◆ **Aufgabe**
Erkläre in ein bis drei Sätzen anhand des Interviews, weshalb Max Meister das hohe Lohnniveau als suboptimal für Startups bezeichnet.

◆ **Artikel**
•••••

Max Meister, Co-Founder Swiss Ventures Group, im Interview
von Patrick Gunti
Moneycab.com: Herr Meister, wie beschreiben Sie die Risikokapitalszene hinsichtlich Startups in der Schweiz?
Max Meister: Grundsätzlich ist die Entwicklung positiv. Mit CHF 2.6 Milliarden Risikokapital im ersten Halbjahr 2022 setzten Schweizer Startups erneut eine klare Bestmarke. Man kann die Antwort aus zwei unterschiedlichen Perspektiven geben. Erstens aus der Sicht von Jungunternehmen. Hier ist die Situation sehr erfreulich. Es gibt kein innovativeres Land als die Schweiz, wir verfügen über erstklassige Hochschulen und sehr talentierte Gründerinnen und Gründer. Aus der Perspektive von Investoren sieht die Bilanz durchzogen aus. Es wurde 2021 zwar so viel in Schweizer Startups investiert wie noch nie. Gemessen am Potenzial, also dem verfügbaren Kapital, haben wir aber noch grosses Aufholpotenzial. Vor allem institutionelle Anleger sind in der Schweiz deutlich passiver als in ausländischen Märkten.
Generell lässt sich aber festhalten, ob die Schweiz für Startups ein gutes Pflaster ist?
Ja, denn die Schweiz bietet hervorragende Bedingungen, um ein Startup zu gründen. Es gibt sicherlich Themen, an denen wir arbeiten müssen, etwa gewisse administrative Prozesse oder steuerliche Aspekte wie die Besteuerung von Vermögen nicht realisierter Beteiligungsverkäufe, wobei hier in den vergangenen Jahren Fortschritte erzielt worden sind. Suboptimal für Startups ist auch das hohe Lohnniveau, das dazu führt, dass etliche Prozesse ins Ausland verlagert werden, was nicht immer von Vorteil ist.

•••••

◆ **Angezeigte Daten**

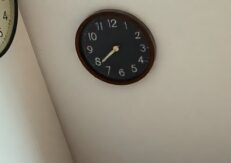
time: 7:38
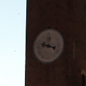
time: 3:47
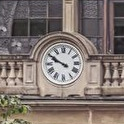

•••••

◆ **Antwort**
Das hohe Lohnniveau führt laut Max Meister dazu, dass etliche Prozesse ins Ausland verlagert werden. Das sei nicht immer von Vorteil.